_Task description_
Skipping all images, output the listing word for word.

_Source records_

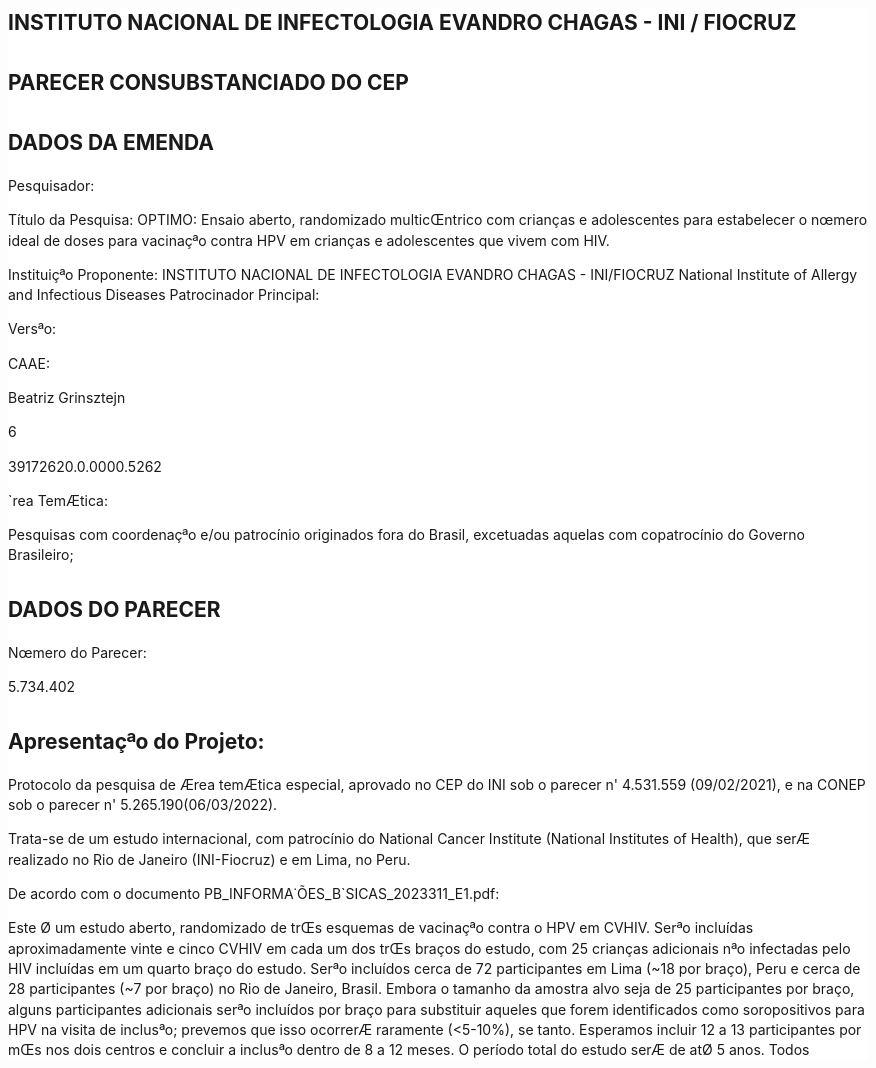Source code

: ## INSTITUTO NACIONAL DE INFECTOLOGIA EVANDRO CHAGAS - INI / FIOCRUZ



## PARECER CONSUBSTANCIADO DO CEP

## DADOS DA EMENDA

Pesquisador:

Título da Pesquisa: OPTIMO: Ensaio aberto, randomizado multicŒntrico com crianças e adolescentes para estabelecer o nœmero ideal de doses para vacinaçªo contra HPV em crianças e adolescentes que vivem com HIV.

Instituiçªo Proponente: INSTITUTO NACIONAL DE INFECTOLOGIA EVANDRO CHAGAS - INI/FIOCRUZ National Institute of Allergy and Infectious Diseases Patrocinador Principal:

Versªo:

CAAE:

Beatriz Grinsztejn

6

39172620.0.0000.5262

`rea TemÆtica:

Pesquisas com coordenaçªo e/ou patrocínio originados fora do Brasil, excetuadas aquelas com copatrocínio do Governo Brasileiro;

## DADOS DO PARECER

Nœmero do Parecer:

5.734.402

## Apresentaçªo do Projeto:

Protocolo da pesquisa de Ærea temÆtica especial, aprovado no CEP do INI sob o parecer n' 4.531.559 (09/02/2021), e na CONEP sob o parecer n' 5.265.190(06/03/2022).

Trata-se de um estudo internacional, com patrocínio do National Cancer Institute (National Institutes of Health), que serÆ realizado no Rio de Janeiro (INI-Fiocruz) e em Lima, no Peru.

De acordo com o documento PB\_INFORMA˙ÕES\_B`SICAS\_2023311\_E1.pdf:

Este Ø um estudo aberto, randomizado de trŒs esquemas de vacinaçªo contra o HPV em CVHIV. Serªo incluídas aproximadamente vinte e cinco CVHIV em cada um dos trŒs braços do estudo, com 25 crianças adicionais nªo infectadas pelo HIV incluídas em um quarto braço do estudo. Serªo incluídos cerca de 72 participantes em Lima (~18 por braço), Peru e cerca de 28 participantes (~7 por braço) no Rio de Janeiro, Brasil. Embora o tamanho da amostra alvo seja de 25 participantes por braço, alguns participantes adicionais serªo incluídos por braço para substituir aqueles que forem identificados como soropositivos para HPV na visita de inclusªo; prevemos que isso ocorrerÆ raramente (&lt;5-10%), se tanto. Esperamos incluir 12 a 13 participantes por mŒs nos dois centros e concluir a inclusªo dentro de 8 a 12 meses. O período total do estudo serÆ de atØ 5 anos. Todos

_Reply_
Source code

: ## INSTITUTO NACIONAL DE INFECTOLOGIA EVANDRO CHAGAS - INI / FIOCRUZ



## PARECER CONSUBSTANCIADO DO CEP

## DADOS DA EMENDA

Pesquisador:

Título da Pesquisa: OPTIMO: Ensaio aberto, randomizado multicŒntrico com crianças e adolescentes para estabelecer o nœmero ideal de doses para vacinaçªo contra HPV em crianças e adolescentes que vivem com HIV.

Instituiçªo Proponente: INSTITUTO NACIONAL DE INFECTOLOGIA EVANDRO CHAGAS - INI/FIOCRUZ National Institute of Allergy and Infectious Diseases Patrocinador Principal:

Versªo:

CAAE:

Beatriz Grinsztejn

6

39172620.0.0000.5262

`rea TemÆtica:

Pesquisas com coordenaçªo e/ou patrocínio originados fora do Brasil, excetuadas aquelas com copatrocínio do Governo Brasileiro;

## DADOS DO PARECER

Nœmero do Parecer:

5.734.402

## Apresentaçªo do Projeto:

Protocolo da pesquisa de Ærea temÆtica especial, aprovado no CEP do INI sob o parecer n' 4.531.559 (09/02/2021), e na CONEP sob o parecer n' 5.265.190(06/03/2022).

Trata-se de um estudo internacional, com patrocínio do National Cancer Institute (National Institutes of Health), que serÆ realizado no Rio de Janeiro (INI-Fiocruz) e em Lima, no Peru.

De acordo com o documento PB\_INFORMA˙ÕES\_B`SICAS\_2023311\_E1.pdf:

Este Ø um estudo aberto, randomizado de trŒs esquemas de vacinaçªo contra o HPV em CVHIV. Serªo incluídas aproximadamente vinte e cinco CVHIV em cada um dos trŒs braços do estudo, com 25 crianças adicionais nªo infectadas pelo HIV incluídas em um quarto braço do estudo. Serªo incluídos cerca de 72 participantes em Lima (~18 por braço), Peru e cerca de 28 participantes (~7 por braço) no Rio de Janeiro, Brasil. Embora o tamanho da amostra alvo seja de 25 participantes por braço, alguns participantes adicionais serªo incluídos por braço para substituir aqueles que forem identificados como soropositivos para HPV na visita de inclusªo; prevemos que isso ocorrerÆ raramente (&lt;5-10%), se tanto. Esperamos incluir 12 a 13 participantes por mŒs nos dois centros e concluir a inclusªo dentro de 8 a 12 meses. O período total do estudo serÆ de atØ 5 anos. Todos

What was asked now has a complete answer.